Honeyman adds, “With the federal ITC scheduled to drop off at the end of 2016, CSP faces the added challenge of landing new contracts in California with start dates several years down the line. Taking all of that into consideration, the outlook for CSP will depend on on commercializing innovations that reduce hardware costs and yield ancillary benefits, including CSP paired with storage.”

Source: Greentech Media. Reproduced with permission.

Comments

6 responses to “Will the BrightSource-Abengoa tower be last CSP project in US?”

  1. Matthew Wright Avatar
    Matthew Wright

    Reality:
    Areva – wrong technology Linear fresnel it’s like comparing home brand scotch fingers to tim tams.
    eSolar – speculative startup with a technology that didn’t actually work.
    Siemens – purchased an old outdated technology.
    Brightsource – ignored storage which today is the only driver for CSP over PV and built heliostats that are far too small and expensive to install.

    SolarReserve, Abengoa and SENER/Torresol Energy – all capable of Molten salt power towers which can be hybridised with Solar Photovoltaic.

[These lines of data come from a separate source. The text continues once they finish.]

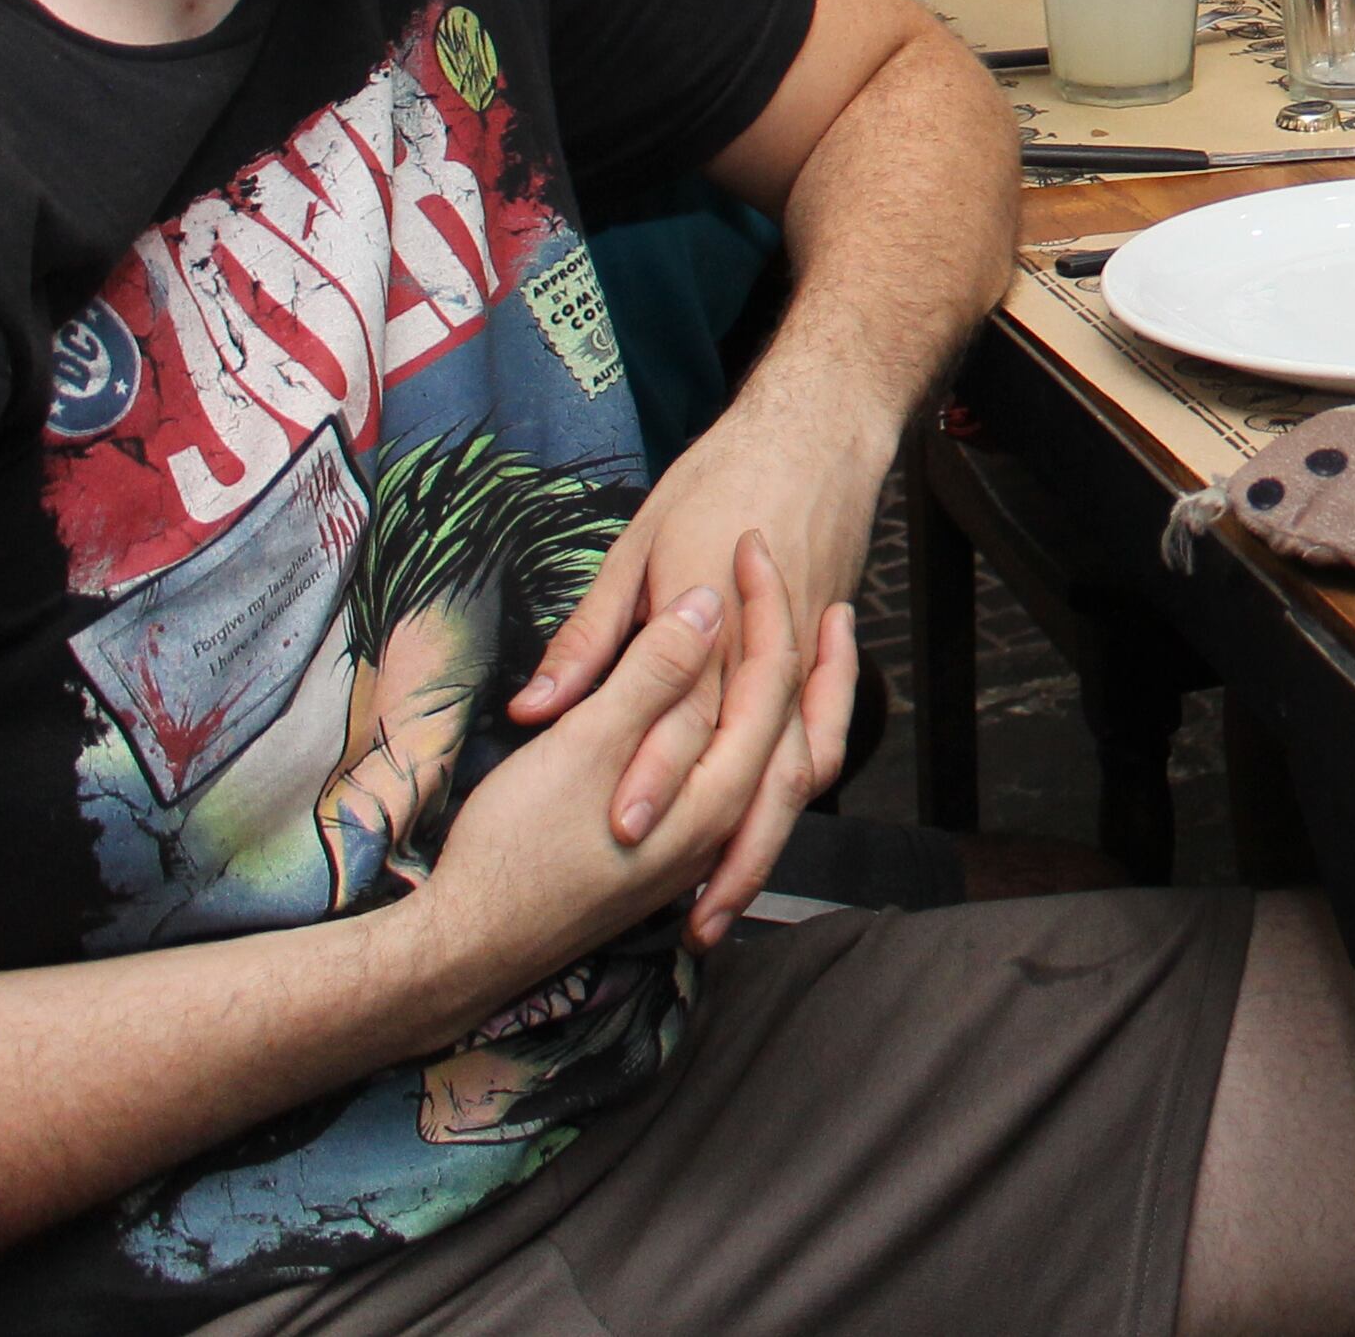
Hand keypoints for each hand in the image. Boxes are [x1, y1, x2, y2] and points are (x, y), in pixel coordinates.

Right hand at [413, 542, 829, 993]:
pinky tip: (751, 708)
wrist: (466, 950)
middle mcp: (727, 820)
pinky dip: (773, 733)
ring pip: (784, 756)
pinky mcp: (674, 854)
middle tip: (783, 569)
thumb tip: (706, 608)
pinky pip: (749, 783)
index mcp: (716, 788)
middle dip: (799, 639)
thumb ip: (650, 677)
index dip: (760, 601)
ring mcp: (705, 842)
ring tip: (822, 630)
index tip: (744, 540)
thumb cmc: (516, 846)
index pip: (769, 678)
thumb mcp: (582, 748)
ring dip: (805, 690)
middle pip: (793, 716)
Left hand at [505, 400, 885, 939]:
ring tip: (719, 908)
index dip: (651, 780)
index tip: (619, 834)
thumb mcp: (637, 543)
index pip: (680, 718)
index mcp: (713, 624)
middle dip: (725, 854)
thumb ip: (592, 634)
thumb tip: (534, 707)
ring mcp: (802, 667)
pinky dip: (789, 803)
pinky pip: (813, 749)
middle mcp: (767, 658)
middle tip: (685, 920)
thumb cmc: (720, 481)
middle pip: (751, 772)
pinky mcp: (819, 667)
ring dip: (762, 847)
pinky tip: (757, 838)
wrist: (819, 435)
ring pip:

    1. Connor Moran Avatar
      Connor Moran

      The CLFR tech showed the greatest potential for cost reduction (very modular). Areva had pushed up the operating temperature nicely too, which I believe has been your objection.

      1. Matthew Wright Avatar
        Matthew Wright

        It’s also the problem of designing for winter, a lot of raw material required for latitudes away from the tropics.

        That said I’ve heard to achieve that with linear fresnel you can design your field running east-west. I haven’t seen any modelling on that though.

        As for CSP – it must be hybridised with Photovoltaics as proposed by SolarReserve and Abengoa to be competitive. IT’s really PV + Chemical batteries versus PV +Solar thermal with storage as the two competing solutions.

        1. Connor Moran Avatar
          Connor Moran

          Yes, David Mills himself concedes that PV + storage will probably be the ‘winner’.

  2. JohnRD Avatar
    JohnRD

    A solar tower with molten salt storage and back-up molten salt heating (bio, oil or gas) can if required provide 24/7 power even if the sun don’t shine. Save money by reducing the number of mirrors and molten salt storage (but not reducing back-up) provides a reliable way of providing for the peak late afternoon early evening period.
    Molten salt heating is a much cheaper form of back-up than providing back-up for solar PV in the form of a gas or oll fired gas turbine.

  3. Connor Moran Avatar
    Connor Moran

    In correspondence I’ve had with Dr David Mills, he believes it’s going to be battery storage that will probably make CSP (of any kind) impossible.
    One advantage of CSP w/storage has an onsite turbine which could accept reject heat from backup gas, effectively ‘combining’ the cycle for greater efficiency.